Atemaussetzer beim Schlafen: Ursachen, Symptome und Behandlung

Ursachen von Atemaussetzern beim Schlafen

Obstruktive Schlafapnoe (OSA)

Die obstruktive Schlafapnoe (OSA), auch Obstruktives Schlafapnoe Syndrom (OSAS), ist eine der häufigsten Ursachen für Atemaussetzer beim Schlafen. Beim OSAS kommt es zu wiederholten Verengungen oder Blockaden der oberen Atemwege während des Schlafs, was zu vorübergehenden Atemstillständen führt. Diese Blockaden resultieren häufig aus einer Erschlaffung der Rachenmuskulatur und des Zungengrundes. Zu den OSAS-Symptomen gehören lautes Schnarchen, wiederholtes nächtliches Aufwachen und Wasserlassen, morgendliche Kopfschmerzen, Tagesmüdigkeit und Impotenz.

Zentrale Schlafapnoe (CSA)

Die zentrale Schlafapnoe (CSA) unterscheidet sich von der obstruktiven Schlafapnoe dadurch, dass die Atemaussetzer nicht durch eine Blockade der Atemwege, sondern durch ein Versagen des Atemzentrums im Gehirn verursacht werden. Bei CSA geben die Gehirnsignale den Atemmuskeln nicht den erforderlichen Impuls, um regelmäßig zu atmen. Dies kann zu unregelmäßigen Atemmustern und wiederholtem nächtlichen Aufwachen führen. Zu den CSA-Symptomen gehören Schwächegefühle, Atemnot und Schlaflosigkeit.

Risikofaktoren und Auslöser der Schlafapnoe

Mehrere Risikofaktoren und Auslöser können zu Atemaussetzern im Schlaf beitragen: Übergewicht und Adipositas sind primäre Risikofaktoren, da überschüssiges Fettgewebe Druck auf die Atemwege ausüben kann. Andere Risikofaktoren umfassen das Alter, genetische Veranlagung, Alkoholkonsum und Rauchen.

Psychische Ursachen können ebenfalls eine Rolle spielen. Stress und Angst können die Schlafqualität beeinträchtigen und das Risiko von Atemaussetzern erhöhen. Zudem können bestimmte Medikamente, die das zentrale Nervensystem beeinflussen, zentrale Schlafapnoe hervorrufen.

Schlafapnoe, die mit mehr als 30 Atemaussetzern in der Stunde einhergeht, gilt als besonders gefährlich und sollte dringend ärztlich abgeklärt und behandelt werden. In einigen Fällen kann es auch eine Meldepflicht bei bestimmten Berufsgruppen geben, um die Sicherheit am Arbeitsplatz zu gewährleisten.

Fast 60 Atemaussetzer pro Stunde

Nils Brennecke ist besonders schwer am Obstruktiven Schlafapnoe Syndrom (OSAS) erkrankt. Seine Atemaussetzer im Schlaf belaufen sich auf beinahe 60 pro Stunde.
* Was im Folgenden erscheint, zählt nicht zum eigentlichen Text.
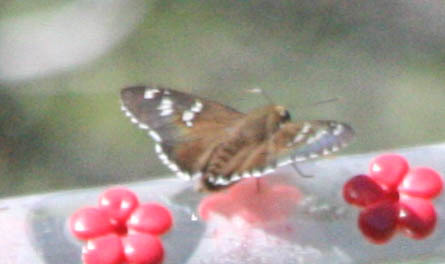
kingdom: Animalia
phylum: Arthropoda
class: Insecta
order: Lepidoptera
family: Hesperiidae
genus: Pyrrhopyge
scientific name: Pyrrhopyge araxes
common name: Dull firetip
Die Länge der Atemaussetzer im Schlaf liegt zwischen zehn und 30 Sekunden. Wie er darauf gekommen ist, an der Schlafapnoe erkrankt zu sein, welchen Arzt er aufgesucht hat und wie das OSAS bei ihm diagnostiziert wurde, beschreibt Nils Brennecke (Jahrgang 1974) eindrucksvoll in seinem Buch “Schlafapnoe Schnarchen – Wie ich die lebensgefährlichen Atemaussetzer in den griff bekomme habe”. Erstmals hat mit Nils Brennecke, der im unterfränkischen Schweinfurt lebt, ein Patient ein Buch über das Obstruktive Schlafapnoe Syndrom mit seinen gefährlichen Atemaussetzern geschrieben.
Wie Nils Brennecke die Atemaussetzer in den Griff bekommen hat, beschreibt er sehr anschaulich in dem 204 Seiten umfassenden Buch, das im HaardtLine Verlag erschienen ist. “Ich habe vor allem stark abgenommen, sagt Nils Brennecke, der vor seiner Diät 112 Kilo bei 1,88 m Körpergröße wog. “Innerhalb von fünfeinhalb Monaten habe ich 22 Kilo abgenommen. Ich hatte nämlich erfahren, dass Übergewicht die Schlafapnoe begünstigt – und damit einen erhöhten Blutdruck, was einen Schlaganfall zur Folge haben kann.”